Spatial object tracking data

####

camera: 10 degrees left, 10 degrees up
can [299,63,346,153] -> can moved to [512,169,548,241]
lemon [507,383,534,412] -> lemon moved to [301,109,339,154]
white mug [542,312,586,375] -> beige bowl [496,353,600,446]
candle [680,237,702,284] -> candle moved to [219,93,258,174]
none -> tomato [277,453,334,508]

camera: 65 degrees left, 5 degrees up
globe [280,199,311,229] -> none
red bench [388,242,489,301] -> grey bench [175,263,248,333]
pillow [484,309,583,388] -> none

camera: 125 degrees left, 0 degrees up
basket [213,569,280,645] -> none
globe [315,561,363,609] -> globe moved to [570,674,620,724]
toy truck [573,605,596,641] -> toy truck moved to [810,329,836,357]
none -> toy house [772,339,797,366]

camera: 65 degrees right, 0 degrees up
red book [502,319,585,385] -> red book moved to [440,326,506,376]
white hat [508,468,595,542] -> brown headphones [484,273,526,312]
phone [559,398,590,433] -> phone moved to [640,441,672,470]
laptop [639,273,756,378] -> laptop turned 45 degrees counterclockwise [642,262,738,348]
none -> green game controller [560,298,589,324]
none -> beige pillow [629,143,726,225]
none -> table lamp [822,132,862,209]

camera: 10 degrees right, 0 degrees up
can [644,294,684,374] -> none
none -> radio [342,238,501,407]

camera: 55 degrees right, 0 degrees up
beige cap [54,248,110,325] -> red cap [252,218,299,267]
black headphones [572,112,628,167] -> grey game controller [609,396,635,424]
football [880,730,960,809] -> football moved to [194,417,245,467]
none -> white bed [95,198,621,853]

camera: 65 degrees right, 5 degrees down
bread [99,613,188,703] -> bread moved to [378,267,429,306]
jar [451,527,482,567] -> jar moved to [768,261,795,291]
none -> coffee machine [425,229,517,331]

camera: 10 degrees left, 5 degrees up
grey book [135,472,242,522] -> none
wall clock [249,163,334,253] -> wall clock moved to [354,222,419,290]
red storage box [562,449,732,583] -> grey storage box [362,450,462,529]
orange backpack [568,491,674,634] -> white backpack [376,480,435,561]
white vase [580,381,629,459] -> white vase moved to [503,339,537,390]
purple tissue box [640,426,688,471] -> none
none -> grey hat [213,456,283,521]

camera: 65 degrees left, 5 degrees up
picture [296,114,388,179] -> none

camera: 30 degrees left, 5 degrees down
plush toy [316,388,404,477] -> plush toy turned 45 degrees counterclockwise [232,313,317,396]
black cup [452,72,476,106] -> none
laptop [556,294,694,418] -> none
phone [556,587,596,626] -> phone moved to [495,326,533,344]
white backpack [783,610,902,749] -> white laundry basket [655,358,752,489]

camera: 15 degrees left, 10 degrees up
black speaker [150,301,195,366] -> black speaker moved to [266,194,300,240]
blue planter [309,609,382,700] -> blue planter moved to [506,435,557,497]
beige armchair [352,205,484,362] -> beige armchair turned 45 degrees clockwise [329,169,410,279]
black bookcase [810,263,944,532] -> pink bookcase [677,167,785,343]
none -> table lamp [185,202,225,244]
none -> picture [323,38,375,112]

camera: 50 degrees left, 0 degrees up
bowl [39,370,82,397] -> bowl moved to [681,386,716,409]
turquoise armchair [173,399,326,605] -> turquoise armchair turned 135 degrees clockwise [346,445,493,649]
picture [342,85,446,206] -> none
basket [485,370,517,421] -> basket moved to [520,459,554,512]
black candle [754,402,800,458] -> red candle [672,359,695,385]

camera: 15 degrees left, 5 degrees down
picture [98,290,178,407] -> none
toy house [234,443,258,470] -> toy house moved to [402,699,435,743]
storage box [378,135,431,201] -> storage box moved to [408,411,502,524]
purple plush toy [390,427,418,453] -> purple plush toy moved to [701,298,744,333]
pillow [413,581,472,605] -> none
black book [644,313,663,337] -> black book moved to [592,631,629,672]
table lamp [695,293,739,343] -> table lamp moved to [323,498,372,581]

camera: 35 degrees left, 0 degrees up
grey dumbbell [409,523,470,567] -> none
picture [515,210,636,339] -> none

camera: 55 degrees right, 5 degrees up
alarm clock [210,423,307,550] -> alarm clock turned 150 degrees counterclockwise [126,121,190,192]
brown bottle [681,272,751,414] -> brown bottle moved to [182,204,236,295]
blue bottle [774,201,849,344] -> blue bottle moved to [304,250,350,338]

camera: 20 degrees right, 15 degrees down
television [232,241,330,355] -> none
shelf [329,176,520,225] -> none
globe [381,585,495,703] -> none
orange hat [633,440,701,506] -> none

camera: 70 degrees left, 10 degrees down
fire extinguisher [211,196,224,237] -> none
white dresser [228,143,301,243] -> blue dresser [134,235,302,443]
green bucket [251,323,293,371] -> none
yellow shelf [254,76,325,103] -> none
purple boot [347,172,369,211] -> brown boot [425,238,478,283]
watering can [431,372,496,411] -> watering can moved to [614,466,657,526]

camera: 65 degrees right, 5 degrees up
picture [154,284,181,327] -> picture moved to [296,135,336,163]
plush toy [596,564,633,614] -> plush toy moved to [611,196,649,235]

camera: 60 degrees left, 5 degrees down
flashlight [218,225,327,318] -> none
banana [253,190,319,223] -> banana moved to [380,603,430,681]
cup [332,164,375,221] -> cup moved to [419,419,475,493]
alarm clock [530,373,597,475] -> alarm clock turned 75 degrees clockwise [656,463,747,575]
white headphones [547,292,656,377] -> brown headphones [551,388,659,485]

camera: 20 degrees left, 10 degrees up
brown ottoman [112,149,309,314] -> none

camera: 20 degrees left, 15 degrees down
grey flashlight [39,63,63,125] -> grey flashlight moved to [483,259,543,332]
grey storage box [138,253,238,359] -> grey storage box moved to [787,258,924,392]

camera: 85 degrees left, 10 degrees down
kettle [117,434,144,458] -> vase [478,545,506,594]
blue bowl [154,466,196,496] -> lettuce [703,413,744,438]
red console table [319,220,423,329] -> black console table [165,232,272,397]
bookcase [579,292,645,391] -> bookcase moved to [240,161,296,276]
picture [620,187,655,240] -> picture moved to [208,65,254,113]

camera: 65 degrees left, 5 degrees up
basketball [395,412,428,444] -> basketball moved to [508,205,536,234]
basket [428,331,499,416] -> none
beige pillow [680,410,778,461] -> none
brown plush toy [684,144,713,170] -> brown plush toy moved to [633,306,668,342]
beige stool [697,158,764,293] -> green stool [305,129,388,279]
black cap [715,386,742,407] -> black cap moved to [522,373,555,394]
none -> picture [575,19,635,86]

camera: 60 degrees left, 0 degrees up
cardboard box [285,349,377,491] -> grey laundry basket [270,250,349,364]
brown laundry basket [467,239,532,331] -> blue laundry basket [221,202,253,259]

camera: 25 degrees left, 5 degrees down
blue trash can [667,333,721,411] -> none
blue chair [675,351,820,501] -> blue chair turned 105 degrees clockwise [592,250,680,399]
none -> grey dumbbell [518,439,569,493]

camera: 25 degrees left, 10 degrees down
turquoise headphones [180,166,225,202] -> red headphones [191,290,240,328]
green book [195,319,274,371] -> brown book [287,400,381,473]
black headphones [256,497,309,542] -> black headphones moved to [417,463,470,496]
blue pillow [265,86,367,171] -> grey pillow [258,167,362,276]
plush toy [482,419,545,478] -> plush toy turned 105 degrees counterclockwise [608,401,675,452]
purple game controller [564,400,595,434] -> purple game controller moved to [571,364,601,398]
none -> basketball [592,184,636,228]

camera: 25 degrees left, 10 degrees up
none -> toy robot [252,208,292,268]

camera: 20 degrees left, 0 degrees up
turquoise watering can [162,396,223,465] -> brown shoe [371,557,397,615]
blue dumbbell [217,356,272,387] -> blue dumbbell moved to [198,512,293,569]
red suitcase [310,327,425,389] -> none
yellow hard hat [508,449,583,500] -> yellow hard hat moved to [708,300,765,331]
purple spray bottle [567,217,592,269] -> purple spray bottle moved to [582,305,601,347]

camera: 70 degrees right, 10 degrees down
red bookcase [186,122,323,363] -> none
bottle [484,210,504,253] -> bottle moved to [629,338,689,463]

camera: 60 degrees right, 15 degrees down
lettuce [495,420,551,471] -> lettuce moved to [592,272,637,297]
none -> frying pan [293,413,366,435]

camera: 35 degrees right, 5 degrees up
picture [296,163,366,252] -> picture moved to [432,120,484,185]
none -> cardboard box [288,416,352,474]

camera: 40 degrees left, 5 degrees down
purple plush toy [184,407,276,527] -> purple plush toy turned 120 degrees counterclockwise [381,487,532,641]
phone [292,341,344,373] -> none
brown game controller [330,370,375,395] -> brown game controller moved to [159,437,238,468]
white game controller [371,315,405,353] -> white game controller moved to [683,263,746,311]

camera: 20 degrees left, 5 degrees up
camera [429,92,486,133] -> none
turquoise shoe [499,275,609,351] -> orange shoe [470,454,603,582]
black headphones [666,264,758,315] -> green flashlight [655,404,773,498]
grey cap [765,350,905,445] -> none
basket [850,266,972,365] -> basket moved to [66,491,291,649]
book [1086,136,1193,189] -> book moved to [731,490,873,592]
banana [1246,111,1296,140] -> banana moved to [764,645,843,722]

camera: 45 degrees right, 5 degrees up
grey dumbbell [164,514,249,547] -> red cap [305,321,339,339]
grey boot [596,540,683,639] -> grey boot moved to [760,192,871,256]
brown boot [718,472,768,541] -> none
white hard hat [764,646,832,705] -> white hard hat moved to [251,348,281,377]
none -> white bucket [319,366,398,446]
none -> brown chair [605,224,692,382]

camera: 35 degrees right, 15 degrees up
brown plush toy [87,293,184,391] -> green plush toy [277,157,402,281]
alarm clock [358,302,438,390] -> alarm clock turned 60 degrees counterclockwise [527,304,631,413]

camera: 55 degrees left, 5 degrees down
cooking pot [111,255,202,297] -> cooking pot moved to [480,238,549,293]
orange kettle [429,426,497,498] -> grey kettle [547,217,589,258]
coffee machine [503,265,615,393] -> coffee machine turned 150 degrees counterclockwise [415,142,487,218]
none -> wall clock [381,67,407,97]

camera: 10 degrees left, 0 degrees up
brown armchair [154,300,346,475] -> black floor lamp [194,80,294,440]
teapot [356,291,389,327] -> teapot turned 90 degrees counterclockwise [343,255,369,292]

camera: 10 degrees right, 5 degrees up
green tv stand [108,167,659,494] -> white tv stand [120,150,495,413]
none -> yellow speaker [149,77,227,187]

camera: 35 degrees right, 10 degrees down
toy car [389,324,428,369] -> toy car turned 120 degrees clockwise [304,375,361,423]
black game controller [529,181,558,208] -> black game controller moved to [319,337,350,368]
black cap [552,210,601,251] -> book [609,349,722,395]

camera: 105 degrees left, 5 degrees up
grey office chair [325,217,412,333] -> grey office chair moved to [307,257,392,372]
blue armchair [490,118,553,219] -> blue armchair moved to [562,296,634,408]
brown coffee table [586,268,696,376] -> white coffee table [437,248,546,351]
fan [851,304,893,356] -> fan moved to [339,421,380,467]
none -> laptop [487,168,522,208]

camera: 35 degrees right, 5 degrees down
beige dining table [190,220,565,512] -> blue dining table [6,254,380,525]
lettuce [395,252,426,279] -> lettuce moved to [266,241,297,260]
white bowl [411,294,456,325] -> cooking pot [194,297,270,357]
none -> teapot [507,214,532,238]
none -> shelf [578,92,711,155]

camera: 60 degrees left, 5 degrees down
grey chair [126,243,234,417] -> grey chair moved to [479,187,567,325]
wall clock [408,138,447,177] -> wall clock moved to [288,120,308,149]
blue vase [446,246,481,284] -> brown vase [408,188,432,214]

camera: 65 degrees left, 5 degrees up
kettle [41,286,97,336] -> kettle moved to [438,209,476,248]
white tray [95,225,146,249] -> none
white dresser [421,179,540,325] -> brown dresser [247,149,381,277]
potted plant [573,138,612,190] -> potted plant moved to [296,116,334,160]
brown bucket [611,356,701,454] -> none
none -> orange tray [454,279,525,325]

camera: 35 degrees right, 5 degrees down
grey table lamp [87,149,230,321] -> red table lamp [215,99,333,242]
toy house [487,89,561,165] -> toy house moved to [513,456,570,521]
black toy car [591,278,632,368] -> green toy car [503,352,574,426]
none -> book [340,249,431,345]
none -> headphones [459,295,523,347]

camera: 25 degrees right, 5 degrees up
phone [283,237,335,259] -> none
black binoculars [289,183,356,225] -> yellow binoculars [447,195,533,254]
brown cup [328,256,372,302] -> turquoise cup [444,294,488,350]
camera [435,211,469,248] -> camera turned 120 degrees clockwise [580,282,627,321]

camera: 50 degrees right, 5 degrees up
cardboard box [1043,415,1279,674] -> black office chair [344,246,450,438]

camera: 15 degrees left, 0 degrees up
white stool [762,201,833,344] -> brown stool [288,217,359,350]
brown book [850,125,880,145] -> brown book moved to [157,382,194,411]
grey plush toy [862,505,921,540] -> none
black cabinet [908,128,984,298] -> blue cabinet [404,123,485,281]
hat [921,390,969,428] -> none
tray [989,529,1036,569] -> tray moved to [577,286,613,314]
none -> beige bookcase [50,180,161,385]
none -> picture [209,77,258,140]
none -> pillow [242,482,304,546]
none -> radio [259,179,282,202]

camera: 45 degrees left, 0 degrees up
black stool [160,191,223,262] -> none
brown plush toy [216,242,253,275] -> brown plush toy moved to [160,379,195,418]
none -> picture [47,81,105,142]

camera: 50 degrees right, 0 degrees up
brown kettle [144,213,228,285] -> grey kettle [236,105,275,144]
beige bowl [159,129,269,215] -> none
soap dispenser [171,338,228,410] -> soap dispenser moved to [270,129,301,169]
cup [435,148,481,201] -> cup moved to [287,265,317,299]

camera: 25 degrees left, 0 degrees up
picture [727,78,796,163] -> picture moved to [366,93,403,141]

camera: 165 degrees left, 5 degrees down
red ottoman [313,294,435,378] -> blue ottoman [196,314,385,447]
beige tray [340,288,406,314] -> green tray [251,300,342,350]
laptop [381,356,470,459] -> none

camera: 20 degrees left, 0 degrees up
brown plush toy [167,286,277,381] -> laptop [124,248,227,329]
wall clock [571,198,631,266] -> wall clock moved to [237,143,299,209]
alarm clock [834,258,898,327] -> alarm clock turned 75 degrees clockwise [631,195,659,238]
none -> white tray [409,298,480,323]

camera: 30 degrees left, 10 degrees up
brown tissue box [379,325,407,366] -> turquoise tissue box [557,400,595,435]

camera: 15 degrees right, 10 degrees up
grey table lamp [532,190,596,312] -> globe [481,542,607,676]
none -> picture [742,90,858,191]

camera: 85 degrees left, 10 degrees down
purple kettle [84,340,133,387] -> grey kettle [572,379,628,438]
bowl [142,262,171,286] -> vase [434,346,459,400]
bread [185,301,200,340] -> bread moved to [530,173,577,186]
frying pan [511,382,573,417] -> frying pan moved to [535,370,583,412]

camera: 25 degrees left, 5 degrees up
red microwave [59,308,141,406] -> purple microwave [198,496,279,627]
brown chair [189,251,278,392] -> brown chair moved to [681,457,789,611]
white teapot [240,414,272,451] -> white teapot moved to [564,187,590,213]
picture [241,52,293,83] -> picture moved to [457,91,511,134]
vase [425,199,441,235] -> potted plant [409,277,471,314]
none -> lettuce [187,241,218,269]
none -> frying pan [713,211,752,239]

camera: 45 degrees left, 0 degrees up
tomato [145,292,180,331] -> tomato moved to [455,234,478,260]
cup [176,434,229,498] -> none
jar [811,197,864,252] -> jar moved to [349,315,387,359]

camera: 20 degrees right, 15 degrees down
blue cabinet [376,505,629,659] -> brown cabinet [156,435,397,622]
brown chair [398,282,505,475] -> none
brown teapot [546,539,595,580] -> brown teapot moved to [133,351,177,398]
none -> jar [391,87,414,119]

####

● **Exercise description**:
The first line of the entries above marks where to begin; repeat each line exactly through the one that contains "basket [213,569,280,645] -> none", and include that line.

● **Written response**:
camera: 10 degrees left, 10 degrees up
can [299,63,346,153] -> can moved to [512,169,548,241]
lemon [507,383,534,412] -> lemon moved to [301,109,339,154]
white mug [542,312,586,375] -> beige bowl [496,353,600,446]
candle [680,237,702,284] -> candle moved to [219,93,258,174]
none -> tomato [277,453,334,508]

camera: 65 degrees left, 5 degrees up
globe [280,199,311,229] -> none
red bench [388,242,489,301] -> grey bench [175,263,248,333]
pillow [484,309,583,388] -> none

camera: 125 degrees left, 0 degrees up
basket [213,569,280,645] -> none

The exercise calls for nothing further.